- [Prompt 1] Can you duplicate the lines in the entries below, from the line containing "1. **Analytics Dashboard**" down through the line containing "- Twitter engagement", with both of those lines included?

- [Study text]
26    Despite the ancient inherited jurisdiction of Chancery to grant declaratory relief in its exclusive jurisdiction in relation to equitable rights or interests, a declaration in relation to a legal right or interest is not an equitable remedy per se. A declaration in relation to a legal right is grounded in statute and if it operates to quell a real and existing controversy and is hence utile, it will generally be granted: Bass v Permanent Trustee Company Limited [1999] HCA 9; (1999) 198 CLR 334 (at 355357 [43][49] per Gleeson CJ, Gaudron, McHugh, Gummow, Hayne and Callinan JJ). Specific performance, however, is an equitable remedy and for present purposes (and in its narrow sense) can be said to have the effect of directing a party to an agreement to perform its obligations under the agreement according to its terms. Of course, like any form of equitable relief, it is a purely discretionary remedy.

27    What is common to the two forms of relief is the need for precision and certainty and, more particularly, the need to ensure the form of declaration or decree is congruent with the terms of the obligation the subject of declaratory relief, and the terms of the obligation to be enforced: see Bass v Permanent Trustee (at 357 [49] per Gleeson CJ, Gaudron, McHugh, Gummow, Hayne and Callinan JJ); Heydon J D, Leeming M J, and Turner P G, Meagher, Gummow & Lehane’s Equity: Doctrines & Remedies (5th ed, LexisNexis Butterworths, 2014) (at [19-255]).

28    When this is understood, a number of problems with the relief sought by SMBC become apparent.

29    First, the Schedule is imprecise and involves questions of degree and judgment. This can be seen most particularly at [3] of the Schedule, which refers to all “documents or communications evidencing any officer, employee or agent of Flexirent’s suspicion, awareness or belief that, or consideration of [a series of matters]”. Any order made in the terms of prayer four of the applicant’s prayers for relief would involve a recipient, at pain of non-compliance (which could amount to a contempt) making evaluative judgments as to which documents fall within the decree for specific performance. As the terms of the provisions relied upon in the 2018 MRASA and the Supplemental Deed make clear, the relevant documents required to be either collected or provided for access are documents defined by the terms of those contractual provisions. Accordingly, there is real scope for considerable disconformity between the Schedule and the documents referred to in those provisions.

- [Records for processing]
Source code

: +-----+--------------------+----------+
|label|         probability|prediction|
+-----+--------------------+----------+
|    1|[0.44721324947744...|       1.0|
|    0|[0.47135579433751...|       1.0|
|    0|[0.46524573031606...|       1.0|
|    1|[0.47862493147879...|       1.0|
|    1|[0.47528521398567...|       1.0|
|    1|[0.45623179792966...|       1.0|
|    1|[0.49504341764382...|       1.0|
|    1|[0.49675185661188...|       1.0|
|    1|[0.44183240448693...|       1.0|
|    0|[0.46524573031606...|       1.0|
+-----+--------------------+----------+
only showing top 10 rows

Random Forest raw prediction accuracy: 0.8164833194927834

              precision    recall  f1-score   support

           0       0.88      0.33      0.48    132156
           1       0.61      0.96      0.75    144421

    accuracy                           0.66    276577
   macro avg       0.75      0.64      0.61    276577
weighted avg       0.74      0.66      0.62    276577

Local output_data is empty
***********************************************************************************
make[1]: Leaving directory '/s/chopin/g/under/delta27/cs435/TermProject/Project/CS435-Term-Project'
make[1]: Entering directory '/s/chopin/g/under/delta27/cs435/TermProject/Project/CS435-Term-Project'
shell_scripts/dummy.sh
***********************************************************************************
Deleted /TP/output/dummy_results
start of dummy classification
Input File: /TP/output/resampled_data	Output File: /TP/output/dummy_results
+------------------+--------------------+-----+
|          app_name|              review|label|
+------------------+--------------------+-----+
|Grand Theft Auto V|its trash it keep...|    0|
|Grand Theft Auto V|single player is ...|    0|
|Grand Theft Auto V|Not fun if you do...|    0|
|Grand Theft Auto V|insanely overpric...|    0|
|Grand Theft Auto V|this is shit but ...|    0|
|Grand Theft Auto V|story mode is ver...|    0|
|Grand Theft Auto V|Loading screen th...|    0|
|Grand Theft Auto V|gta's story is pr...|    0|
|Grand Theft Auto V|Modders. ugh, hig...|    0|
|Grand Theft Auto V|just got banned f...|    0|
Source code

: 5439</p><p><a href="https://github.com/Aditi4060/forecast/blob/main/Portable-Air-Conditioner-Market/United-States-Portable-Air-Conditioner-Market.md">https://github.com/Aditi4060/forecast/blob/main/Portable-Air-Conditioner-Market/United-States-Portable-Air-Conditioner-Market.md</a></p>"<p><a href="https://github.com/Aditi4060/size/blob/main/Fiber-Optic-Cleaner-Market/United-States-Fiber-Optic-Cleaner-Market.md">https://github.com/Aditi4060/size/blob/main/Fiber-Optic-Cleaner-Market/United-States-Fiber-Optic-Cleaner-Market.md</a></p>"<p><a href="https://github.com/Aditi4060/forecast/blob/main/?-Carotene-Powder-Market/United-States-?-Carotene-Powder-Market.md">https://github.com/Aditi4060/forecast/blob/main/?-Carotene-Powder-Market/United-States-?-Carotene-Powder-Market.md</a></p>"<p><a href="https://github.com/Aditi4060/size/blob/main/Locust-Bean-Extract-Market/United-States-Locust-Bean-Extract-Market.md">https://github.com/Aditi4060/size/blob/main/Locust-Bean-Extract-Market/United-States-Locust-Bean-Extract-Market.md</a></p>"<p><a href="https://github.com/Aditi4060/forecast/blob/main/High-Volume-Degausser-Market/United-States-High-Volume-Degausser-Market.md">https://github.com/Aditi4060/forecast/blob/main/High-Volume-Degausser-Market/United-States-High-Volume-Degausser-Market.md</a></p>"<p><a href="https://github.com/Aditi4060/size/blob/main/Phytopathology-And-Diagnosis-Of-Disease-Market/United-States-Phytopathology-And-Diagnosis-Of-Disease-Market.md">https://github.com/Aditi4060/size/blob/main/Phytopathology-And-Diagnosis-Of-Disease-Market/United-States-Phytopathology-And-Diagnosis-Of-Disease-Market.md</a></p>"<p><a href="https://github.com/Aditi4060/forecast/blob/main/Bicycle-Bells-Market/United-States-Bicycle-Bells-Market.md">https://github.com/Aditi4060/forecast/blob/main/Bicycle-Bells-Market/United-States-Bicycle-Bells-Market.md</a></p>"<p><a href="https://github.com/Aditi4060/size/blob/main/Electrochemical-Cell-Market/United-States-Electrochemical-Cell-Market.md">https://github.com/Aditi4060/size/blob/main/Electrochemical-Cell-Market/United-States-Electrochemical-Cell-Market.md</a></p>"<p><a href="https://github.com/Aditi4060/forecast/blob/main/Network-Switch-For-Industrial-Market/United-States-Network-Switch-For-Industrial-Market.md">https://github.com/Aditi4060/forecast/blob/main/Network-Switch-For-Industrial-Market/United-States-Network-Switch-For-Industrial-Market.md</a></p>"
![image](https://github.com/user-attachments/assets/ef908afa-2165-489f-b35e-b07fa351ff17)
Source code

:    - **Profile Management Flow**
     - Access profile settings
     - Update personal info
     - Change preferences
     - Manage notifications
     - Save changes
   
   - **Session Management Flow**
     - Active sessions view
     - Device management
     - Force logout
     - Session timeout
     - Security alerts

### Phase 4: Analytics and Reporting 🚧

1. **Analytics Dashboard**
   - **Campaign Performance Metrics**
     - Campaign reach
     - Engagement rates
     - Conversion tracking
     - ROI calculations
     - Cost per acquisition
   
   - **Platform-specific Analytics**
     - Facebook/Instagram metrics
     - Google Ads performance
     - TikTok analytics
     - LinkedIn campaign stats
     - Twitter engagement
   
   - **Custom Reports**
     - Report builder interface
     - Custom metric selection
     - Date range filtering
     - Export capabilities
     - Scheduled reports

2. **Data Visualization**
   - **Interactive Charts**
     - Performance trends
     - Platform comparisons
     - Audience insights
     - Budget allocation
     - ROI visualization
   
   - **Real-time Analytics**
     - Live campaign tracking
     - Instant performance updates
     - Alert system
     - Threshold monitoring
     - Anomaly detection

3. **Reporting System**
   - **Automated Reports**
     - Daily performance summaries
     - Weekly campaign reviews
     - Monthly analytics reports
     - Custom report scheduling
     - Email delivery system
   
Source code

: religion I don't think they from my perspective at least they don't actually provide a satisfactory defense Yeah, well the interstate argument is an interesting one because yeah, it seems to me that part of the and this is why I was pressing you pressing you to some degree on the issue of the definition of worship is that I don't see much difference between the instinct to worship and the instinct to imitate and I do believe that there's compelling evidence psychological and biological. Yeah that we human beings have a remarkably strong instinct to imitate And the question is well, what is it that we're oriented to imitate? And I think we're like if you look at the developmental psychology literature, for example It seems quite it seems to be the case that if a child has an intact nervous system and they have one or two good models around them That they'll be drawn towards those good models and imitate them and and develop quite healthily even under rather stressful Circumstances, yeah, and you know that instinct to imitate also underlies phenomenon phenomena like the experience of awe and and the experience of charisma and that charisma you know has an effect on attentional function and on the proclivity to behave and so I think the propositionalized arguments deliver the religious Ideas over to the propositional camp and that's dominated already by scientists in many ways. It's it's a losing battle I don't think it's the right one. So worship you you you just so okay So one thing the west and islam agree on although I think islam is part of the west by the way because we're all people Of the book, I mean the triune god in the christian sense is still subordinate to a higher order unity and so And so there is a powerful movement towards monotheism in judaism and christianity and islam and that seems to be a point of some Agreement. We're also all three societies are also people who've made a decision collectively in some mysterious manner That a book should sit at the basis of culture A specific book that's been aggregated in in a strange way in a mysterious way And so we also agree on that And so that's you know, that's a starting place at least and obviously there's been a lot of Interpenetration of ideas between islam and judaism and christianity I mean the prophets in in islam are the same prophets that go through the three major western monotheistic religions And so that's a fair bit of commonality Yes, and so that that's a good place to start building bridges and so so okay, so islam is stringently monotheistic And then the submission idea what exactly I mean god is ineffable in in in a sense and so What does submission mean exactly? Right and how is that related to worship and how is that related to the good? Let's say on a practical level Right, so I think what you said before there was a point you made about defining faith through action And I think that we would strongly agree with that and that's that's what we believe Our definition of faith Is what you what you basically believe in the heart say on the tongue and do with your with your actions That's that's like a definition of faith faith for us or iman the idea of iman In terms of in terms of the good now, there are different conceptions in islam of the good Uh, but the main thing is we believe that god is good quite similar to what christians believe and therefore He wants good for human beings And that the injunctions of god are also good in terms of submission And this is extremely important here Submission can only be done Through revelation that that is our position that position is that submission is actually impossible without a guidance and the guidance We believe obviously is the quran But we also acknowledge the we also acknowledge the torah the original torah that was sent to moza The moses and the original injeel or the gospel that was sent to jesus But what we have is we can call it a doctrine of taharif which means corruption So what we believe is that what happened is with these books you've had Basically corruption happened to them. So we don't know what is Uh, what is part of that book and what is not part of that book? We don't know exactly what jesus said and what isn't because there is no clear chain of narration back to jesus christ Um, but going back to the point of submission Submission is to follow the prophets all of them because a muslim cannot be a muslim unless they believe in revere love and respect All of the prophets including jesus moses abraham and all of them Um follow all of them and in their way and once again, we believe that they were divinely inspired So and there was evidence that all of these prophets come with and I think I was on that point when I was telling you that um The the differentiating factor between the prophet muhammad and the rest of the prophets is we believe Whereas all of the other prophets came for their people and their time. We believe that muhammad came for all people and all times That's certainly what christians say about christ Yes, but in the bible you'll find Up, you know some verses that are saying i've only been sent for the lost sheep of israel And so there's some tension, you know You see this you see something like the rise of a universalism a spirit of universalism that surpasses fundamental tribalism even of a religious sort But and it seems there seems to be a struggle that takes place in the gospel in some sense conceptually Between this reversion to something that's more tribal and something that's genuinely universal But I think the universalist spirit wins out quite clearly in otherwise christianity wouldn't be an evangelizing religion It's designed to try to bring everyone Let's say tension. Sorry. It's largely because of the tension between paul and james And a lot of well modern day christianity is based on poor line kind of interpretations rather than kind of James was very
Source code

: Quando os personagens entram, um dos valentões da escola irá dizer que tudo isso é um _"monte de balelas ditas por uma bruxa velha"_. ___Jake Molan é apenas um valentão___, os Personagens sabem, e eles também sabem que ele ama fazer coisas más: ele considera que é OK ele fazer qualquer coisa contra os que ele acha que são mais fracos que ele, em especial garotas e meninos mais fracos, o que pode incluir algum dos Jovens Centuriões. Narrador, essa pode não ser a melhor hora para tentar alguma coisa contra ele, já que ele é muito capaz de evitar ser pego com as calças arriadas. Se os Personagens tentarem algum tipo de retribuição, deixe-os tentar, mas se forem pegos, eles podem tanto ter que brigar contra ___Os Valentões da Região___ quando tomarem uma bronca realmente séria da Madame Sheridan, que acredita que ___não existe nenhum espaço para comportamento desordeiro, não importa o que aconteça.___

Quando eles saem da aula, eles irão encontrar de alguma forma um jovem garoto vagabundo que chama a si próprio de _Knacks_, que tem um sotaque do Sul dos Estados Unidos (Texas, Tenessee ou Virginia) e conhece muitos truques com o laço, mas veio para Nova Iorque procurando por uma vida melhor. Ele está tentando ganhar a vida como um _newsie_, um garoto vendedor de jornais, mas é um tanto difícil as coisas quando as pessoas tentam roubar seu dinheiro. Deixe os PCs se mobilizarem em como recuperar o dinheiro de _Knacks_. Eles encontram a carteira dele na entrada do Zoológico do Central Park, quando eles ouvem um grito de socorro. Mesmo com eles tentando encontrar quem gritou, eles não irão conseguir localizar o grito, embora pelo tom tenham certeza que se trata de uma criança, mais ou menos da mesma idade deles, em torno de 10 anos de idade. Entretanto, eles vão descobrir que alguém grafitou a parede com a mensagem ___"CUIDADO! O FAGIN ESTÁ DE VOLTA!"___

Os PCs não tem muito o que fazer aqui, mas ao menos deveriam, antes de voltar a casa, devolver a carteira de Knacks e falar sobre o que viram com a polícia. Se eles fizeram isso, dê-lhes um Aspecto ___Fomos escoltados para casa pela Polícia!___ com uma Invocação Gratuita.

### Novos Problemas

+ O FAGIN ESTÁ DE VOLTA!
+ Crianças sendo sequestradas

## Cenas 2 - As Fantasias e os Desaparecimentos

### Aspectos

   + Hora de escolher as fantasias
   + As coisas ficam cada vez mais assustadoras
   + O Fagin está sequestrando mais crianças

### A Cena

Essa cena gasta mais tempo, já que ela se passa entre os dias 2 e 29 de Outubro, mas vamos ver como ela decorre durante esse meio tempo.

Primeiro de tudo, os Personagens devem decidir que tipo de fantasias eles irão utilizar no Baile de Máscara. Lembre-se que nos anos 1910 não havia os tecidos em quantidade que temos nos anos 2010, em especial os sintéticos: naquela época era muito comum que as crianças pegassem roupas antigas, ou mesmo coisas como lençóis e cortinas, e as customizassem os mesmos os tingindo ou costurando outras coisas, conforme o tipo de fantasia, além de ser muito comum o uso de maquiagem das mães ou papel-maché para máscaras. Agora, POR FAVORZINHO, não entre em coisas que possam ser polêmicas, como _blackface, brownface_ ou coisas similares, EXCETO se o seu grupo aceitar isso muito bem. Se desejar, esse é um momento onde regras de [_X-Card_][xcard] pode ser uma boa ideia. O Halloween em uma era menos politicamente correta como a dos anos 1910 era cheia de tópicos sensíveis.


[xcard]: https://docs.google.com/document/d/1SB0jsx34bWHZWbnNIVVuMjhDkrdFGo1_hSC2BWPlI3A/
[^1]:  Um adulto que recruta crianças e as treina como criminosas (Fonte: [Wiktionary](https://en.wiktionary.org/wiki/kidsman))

- [Prompt 2] Could you set down the passage on declaratory relief and specific performance in full, word for word?

- [Task answer 1]
1. **Analytics Dashboard**
   - **Campaign Performance Metrics**
     - Campaign reach
     - Engagement rates
     - Conversion tracking
     - ROI calculations
     - Cost per acquisition
   
   - **Platform-specific Analytics**
     - Facebook/Instagram metrics
     - Google Ads performance
     - TikTok analytics
     - LinkedIn campaign stats
     - Twitter engagement

- [Task answer 2]
26    Despite the ancient inherited jurisdiction of Chancery to grant declaratory relief in its exclusive jurisdiction in relation to equitable rights or interests, a declaration in relation to a legal right or interest is not an equitable remedy per se. A declaration in relation to a legal right is grounded in statute and if it operates to quell a real and existing controversy and is hence utile, it will generally be granted: Bass v Permanent Trustee Company Limited [1999] HCA 9; (1999) 198 CLR 334 (at 355357 [43][49] per Gleeson CJ, Gaudron, McHugh, Gummow, Hayne and Callinan JJ). Specific performance, however, is an equitable remedy and for present purposes (and in its narrow sense) can be said to have the effect of directing a party to an agreement to perform its obligations under the agreement according to its terms. Of course, like any form of equitable relief, it is a purely discretionary remedy.

27    What is common to the two forms of relief is the need for precision and certainty and, more particularly, the need to ensure the form of declaration or decree is congruent with the terms of the obligation the subject of declaratory relief, and the terms of the obligation to be enforced: see Bass v Permanent Trustee (at 357 [49] per Gleeson CJ, Gaudron, McHugh, Gummow, Hayne and Callinan JJ); Heydon J D, Leeming M J, and Turner P G, Meagher, Gummow & Lehane’s Equity: Doctrines & Remedies (5th ed, LexisNexis Butterworths, 2014) (at [19-255]).

28    When this is understood, a number of problems with the relief sought by SMBC become apparent.

29    First, the Schedule is imprecise and involves questions of degree and judgment. This can be seen most particularly at [3] of the Schedule, which refers to all “documents or communications evidencing any officer, employee or agent of Flexirent’s suspicion, awareness or belief that, or consideration of [a series of matters]”. Any order made in the terms of prayer four of the applicant’s prayers for relief would involve a recipient, at pain of non-compliance (which could amount to a contempt) making evaluative judgments as to which documents fall within the decree for specific performance. As the terms of the provisions relied upon in the 2018 MRASA and the Supplemental Deed make clear, the relevant documents required to be either collected or provided for access are documents defined by the terms of those contractual provisions. Accordingly, there is real scope for considerable disconformity between the Schedule and the documents referred to in those provisions.